1:5:10:365 EcoTip Blog

July 5, 2008

:187 Sizing Purifiers

Filed under: :187 Sizing Purifiers — Tags: , , , , — John Banta @ 12:14 am

Welcome to today’s 1:5:10:365 Tip for becoming a better steward for our home and planet environment.

1:5:10:187 EcoTip: Choosing an appropriate size for an air cleaner depends a lot on the air quality problems you are trying to overcome.

A good analogy is baling water out of a boat. The amount of baling you have to do depends more on how much water is coming into the boat, than the actual size of the boat. When you have a lot of water flooding the boat you either have to bale faster, or use a bigger bucket. If the amount of water entering the boat exceeds the capacity and speed at which you can bale, the water level increases until the boat finally sinks.

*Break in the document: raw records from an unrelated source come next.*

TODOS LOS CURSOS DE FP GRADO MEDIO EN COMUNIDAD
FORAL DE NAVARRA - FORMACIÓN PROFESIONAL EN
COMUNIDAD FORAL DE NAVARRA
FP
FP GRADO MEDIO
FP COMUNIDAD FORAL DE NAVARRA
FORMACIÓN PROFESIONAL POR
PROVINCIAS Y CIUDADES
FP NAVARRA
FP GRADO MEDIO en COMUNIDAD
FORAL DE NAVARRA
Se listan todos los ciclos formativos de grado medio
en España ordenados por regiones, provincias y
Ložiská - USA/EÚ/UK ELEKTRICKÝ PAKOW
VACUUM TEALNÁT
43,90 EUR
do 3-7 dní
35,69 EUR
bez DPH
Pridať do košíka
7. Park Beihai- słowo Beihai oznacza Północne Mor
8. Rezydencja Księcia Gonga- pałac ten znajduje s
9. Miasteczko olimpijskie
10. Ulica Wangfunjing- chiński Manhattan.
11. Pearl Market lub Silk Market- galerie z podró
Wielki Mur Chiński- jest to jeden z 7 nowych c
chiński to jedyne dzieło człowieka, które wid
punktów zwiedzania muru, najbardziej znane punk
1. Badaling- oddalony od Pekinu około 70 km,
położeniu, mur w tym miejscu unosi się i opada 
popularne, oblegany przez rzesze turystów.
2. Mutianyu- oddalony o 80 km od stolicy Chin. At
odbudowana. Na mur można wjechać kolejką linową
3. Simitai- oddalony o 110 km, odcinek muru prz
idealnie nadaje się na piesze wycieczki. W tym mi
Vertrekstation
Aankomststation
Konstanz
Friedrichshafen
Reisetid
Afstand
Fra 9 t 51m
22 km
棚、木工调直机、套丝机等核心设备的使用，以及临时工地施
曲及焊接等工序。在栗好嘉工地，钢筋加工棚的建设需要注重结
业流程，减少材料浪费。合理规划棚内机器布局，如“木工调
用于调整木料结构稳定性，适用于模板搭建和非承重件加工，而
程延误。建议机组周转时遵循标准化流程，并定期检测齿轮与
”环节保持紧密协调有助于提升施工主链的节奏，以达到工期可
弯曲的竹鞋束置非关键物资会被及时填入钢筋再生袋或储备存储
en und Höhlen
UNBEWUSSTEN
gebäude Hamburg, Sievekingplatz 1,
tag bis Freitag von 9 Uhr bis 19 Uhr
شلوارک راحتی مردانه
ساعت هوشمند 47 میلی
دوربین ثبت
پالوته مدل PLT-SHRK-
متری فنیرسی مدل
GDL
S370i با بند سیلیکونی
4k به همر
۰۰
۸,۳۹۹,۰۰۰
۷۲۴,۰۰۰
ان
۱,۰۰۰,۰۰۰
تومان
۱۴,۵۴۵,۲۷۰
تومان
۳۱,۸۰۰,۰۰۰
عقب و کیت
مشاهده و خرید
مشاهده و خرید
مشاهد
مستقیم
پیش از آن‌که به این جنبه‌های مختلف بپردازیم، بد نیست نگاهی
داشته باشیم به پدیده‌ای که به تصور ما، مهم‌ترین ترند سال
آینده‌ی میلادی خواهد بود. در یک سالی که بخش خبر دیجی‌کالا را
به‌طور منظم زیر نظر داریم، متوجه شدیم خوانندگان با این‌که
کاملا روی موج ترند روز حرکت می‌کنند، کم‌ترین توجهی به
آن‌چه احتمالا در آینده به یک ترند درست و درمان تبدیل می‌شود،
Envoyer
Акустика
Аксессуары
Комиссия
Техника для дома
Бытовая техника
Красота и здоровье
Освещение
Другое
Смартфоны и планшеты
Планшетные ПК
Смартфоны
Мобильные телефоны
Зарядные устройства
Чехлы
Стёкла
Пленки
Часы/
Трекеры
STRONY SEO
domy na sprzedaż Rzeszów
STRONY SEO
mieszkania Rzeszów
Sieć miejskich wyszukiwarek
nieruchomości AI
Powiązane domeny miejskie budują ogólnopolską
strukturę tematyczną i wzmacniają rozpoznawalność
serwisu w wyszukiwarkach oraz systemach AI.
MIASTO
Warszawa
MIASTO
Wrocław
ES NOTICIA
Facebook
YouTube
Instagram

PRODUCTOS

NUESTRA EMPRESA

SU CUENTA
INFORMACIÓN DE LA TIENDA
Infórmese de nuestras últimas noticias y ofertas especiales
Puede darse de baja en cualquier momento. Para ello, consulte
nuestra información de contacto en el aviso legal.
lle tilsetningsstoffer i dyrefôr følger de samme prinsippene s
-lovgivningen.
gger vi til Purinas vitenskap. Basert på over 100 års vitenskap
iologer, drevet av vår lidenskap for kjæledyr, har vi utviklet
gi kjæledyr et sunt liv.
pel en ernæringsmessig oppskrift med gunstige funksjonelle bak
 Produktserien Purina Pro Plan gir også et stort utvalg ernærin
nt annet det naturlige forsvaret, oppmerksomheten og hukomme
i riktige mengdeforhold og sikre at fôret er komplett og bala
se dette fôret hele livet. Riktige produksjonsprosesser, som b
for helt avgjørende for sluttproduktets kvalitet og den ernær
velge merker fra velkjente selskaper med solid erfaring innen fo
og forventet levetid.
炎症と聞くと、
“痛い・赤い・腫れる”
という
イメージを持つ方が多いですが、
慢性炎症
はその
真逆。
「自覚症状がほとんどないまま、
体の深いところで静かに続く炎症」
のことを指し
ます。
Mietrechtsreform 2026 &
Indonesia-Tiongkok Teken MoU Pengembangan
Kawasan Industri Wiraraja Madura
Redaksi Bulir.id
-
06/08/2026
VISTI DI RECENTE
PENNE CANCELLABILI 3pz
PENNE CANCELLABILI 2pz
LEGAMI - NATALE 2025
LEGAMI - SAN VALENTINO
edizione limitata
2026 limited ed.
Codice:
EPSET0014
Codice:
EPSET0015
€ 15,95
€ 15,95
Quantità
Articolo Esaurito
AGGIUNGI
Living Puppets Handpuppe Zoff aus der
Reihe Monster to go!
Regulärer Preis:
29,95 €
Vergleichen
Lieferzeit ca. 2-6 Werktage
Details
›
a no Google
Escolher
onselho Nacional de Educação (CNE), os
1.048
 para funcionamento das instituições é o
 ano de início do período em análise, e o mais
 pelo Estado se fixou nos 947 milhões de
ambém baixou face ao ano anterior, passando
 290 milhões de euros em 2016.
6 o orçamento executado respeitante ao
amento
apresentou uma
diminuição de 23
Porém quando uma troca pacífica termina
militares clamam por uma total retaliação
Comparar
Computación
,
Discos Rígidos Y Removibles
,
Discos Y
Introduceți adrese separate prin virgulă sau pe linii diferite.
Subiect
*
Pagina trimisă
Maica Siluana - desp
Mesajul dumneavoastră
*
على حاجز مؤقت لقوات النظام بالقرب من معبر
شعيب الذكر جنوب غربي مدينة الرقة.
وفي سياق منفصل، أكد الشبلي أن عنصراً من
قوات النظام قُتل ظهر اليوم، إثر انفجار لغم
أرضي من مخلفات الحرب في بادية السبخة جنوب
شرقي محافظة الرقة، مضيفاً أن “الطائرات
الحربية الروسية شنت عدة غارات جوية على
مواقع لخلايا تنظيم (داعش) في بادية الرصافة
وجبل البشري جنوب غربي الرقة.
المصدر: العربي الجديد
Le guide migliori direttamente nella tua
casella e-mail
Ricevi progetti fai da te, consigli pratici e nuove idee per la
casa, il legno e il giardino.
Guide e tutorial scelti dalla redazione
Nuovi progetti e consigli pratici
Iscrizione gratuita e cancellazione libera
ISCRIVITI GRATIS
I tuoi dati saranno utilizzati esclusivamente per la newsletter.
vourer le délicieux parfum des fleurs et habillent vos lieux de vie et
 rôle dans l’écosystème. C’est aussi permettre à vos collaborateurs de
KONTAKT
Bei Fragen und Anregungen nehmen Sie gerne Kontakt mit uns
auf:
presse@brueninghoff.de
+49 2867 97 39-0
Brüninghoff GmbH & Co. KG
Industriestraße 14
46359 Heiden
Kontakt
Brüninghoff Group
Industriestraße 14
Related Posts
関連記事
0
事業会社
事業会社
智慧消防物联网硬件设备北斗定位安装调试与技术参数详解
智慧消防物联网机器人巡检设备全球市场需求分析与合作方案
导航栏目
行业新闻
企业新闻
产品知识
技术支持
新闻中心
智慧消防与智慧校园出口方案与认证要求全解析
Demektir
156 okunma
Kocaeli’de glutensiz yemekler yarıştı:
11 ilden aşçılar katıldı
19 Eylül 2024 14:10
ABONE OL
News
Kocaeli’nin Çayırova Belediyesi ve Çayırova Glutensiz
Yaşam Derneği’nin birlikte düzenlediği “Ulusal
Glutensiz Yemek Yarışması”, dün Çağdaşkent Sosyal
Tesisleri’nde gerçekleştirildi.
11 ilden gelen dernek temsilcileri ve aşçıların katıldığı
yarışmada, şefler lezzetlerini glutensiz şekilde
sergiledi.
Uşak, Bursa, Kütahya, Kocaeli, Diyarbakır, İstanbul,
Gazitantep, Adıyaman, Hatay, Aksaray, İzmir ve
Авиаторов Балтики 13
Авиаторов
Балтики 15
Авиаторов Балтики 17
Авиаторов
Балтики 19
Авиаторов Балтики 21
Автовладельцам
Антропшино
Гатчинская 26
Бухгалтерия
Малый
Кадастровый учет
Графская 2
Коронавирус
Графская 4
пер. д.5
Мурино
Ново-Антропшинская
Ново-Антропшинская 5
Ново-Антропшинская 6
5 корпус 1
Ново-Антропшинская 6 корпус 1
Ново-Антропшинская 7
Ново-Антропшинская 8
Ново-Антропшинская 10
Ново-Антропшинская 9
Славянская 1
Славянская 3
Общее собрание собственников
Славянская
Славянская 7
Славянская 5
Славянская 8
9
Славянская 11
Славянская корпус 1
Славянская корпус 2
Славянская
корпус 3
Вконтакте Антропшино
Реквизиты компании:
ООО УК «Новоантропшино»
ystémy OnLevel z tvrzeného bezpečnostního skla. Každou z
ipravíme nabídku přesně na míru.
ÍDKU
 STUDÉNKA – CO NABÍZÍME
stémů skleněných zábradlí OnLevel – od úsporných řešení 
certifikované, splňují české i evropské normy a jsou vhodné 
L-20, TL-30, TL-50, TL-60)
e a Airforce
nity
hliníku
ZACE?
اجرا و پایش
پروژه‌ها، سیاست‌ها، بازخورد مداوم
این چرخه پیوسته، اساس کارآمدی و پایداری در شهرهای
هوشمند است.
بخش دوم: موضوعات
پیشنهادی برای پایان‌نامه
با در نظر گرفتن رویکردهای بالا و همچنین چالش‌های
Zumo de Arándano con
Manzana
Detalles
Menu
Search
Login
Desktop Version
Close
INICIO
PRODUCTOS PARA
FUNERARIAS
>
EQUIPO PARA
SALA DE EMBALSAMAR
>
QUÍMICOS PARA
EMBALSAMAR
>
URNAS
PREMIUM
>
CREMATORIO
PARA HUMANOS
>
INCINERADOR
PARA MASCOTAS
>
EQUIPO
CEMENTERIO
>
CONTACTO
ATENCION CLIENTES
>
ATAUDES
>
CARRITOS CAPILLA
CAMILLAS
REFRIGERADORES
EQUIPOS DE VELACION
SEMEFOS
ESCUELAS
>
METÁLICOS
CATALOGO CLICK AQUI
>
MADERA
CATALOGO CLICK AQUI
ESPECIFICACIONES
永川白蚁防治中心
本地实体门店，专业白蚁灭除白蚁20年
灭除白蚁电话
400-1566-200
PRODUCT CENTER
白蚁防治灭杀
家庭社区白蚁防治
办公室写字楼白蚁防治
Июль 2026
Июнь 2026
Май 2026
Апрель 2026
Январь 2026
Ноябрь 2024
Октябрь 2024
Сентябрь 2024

The more “Well-Tuned” your home, the smaller the air cleaner can be. We usually do not need an air purifier in our home because we try to use low VOC products, have no carpet, and use a HEPA vacuum cleaner. The smoke from the fires that are raging throughout California continue to affect our area even though they are all a distance away. Since our home is fairly air tight we usually bring fresh air in – but with the smoke outside – we are keeping the house closed up and using a portable air cleaner with a HEPA filter and activated carbon. The unit we are using has the capability of moving about 300 cubic feet of air per minute (cfm) on high speed, but we are finding low speed at 100 cfm is working fine for us. Of course with smoke, it is easy to evaluate, because we can smell the difference when it is off or on.

We are filtering our air at a rate of about 2 Air changes per hour (ACH), but leaky homes may require 6 or more ACH to get the same effect.


 Additional Information:

Suggested Review: :179, :180, :181, :182, :183, :184, :185, :186

To calculate the CFM you want to use – figure the cubic footage of the room or area and decide if you need a low (2 ACH), medium (4 ACH), high (6 ACH) or extra high (8 ACH) amount of filtration. Multiply the cubic footage of the area by the desired ACH. This will give you the cubic feet of air filtration needed in an hour.  If you divide this number by 60 (sixty minutes in an hour) you will have the number of CFM needed.